→ **Your assignment**:
Looking at the records below, please work out how many lines contain the word "Elle" and give the number alone.

(Transcribed page contents)
+++

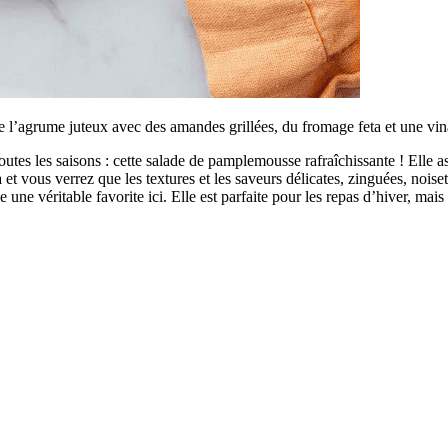
e l’agrume juteux avec des amandes grillées, du fromage feta et une vin
outes les saisons : cette salade de pamplemousse rafraîchissante ! Elle 
a et vous verrez que les textures et les saveurs délicates, zinguées, no
e une véritable favorite ici. Elle est parfaite pour les repas d’hiver, mais 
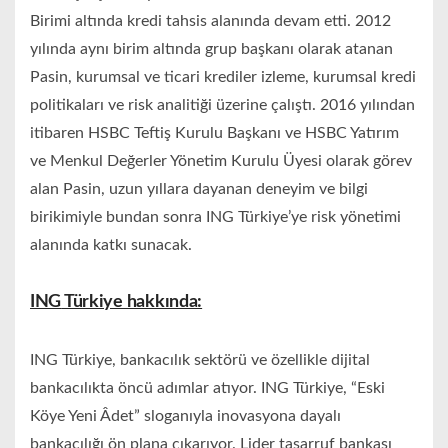
Birimi altında kredi tahsis alanında devam etti. 2012
yılında aynı birim altında grup başkanı olarak atanan
Pasin, kurumsal ve ticari krediler izleme, kurumsal kredi
politikaları ve risk analitiği üzerine çalıştı. 2016 yılından
itibaren HSBC Teftiş Kurulu Başkanı ve HSBC Yatırım
ve Menkul Değerler Yönetim Kurulu Üyesi olarak görev
alan Pasin, uzun yıllara dayanan deneyim ve bilgi
birikimiyle bundan sonra ING Türkiye’ye risk yönetimi
alanında katkı sunacak.
ING
Türkiye hakkında:
ING Türkiye, bankacılık sektörü ve özellikle dijital
bankacılıkta öncü adımlar atıyor. ING Türkiye, “Eski
Köye Yeni Âdet” sloganıyla inovasyona dayalı
bankacılığı ön plana çıkarıyor. Lider tasarruf bankası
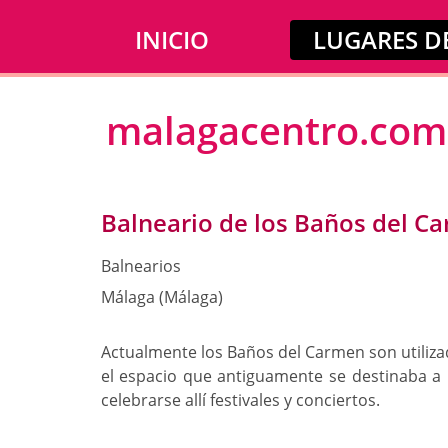
INICIO
LUGARES DE
malagacentro.com
Balneario de los Baños del C
Balnearios
Málaga (Málaga)
Actualmente los Baños del Carmen son utiliza
el espacio que antiguamente se destinaba a
celebrarse allí festivales y conciertos.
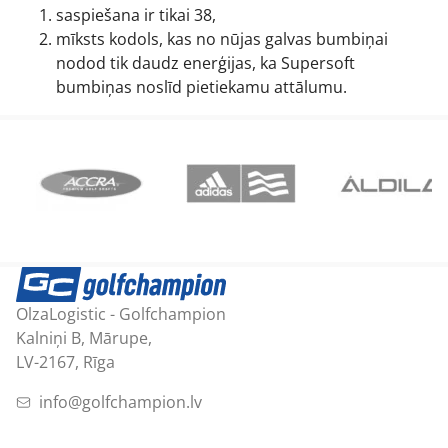
saspiešana ir tikai 38,
mīksts kodols, kas no nūjas galvas bumbiņai
nodod tik daudz enerģijas, ka Supersoft
bumbiņas noslīd pietiekamu attālumu.
OlzaLogistic - Golfchampion
Kalniņi B, Mārupe,
LV-2167, Rīga
info@golfchampion.lv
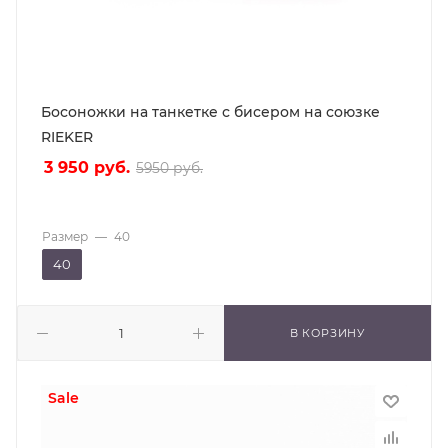
Босоножки на танкетке с бисером на союзке
RIEKER
3 950
руб.
5950
руб.
Размер
—
40
40
В КОРЗИНУ
sale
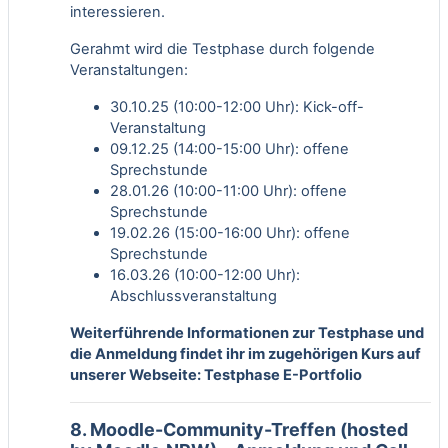
interessieren.
Gerahmt wird die Testphase durch folgende
Veranstaltungen:
30.10.25 (10:00-12:00 Uhr): Kick-off-
Veranstaltung
09.12.25 (14:00-15:00 Uhr): offene
Sprechstunde
28.01.26 (10:00-11:00 Uhr): offene
Sprechstunde
19.02.26 (15:00-16:00 Uhr): offene
Sprechstunde
16.03.26 (10:00-12:00 Uhr):
Abschlussveranstaltung
Weiterführende Informationen zur Testphase und
die Anmeldung findet ihr im zugehörigen Kurs auf
unserer Webseite:
Testphase E-Portfolio
8. Moodle-Community-Treffen (hosted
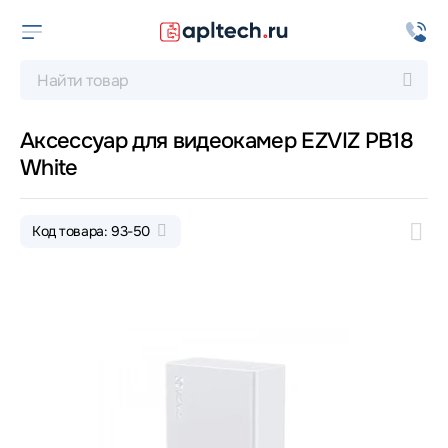
Аксессуар для видеокамер EZVIZ PB18
White
Код товара: 93-50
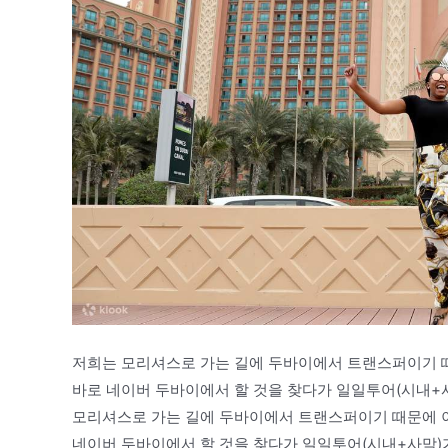
저희는 모리셔스로 가는 길에 두바이에서 트랜스퍼이기 때
바로 네이버 두바이에서 할 것을 찾다가 일일투어(시내+
모리셔스로 가는 길에 두바이에서 트랜스퍼이기 때문에 이
네이버 두바이에서 할 것을 찾다가 일일투어(시내+사막)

+++

→ **Answer to the problem**:
2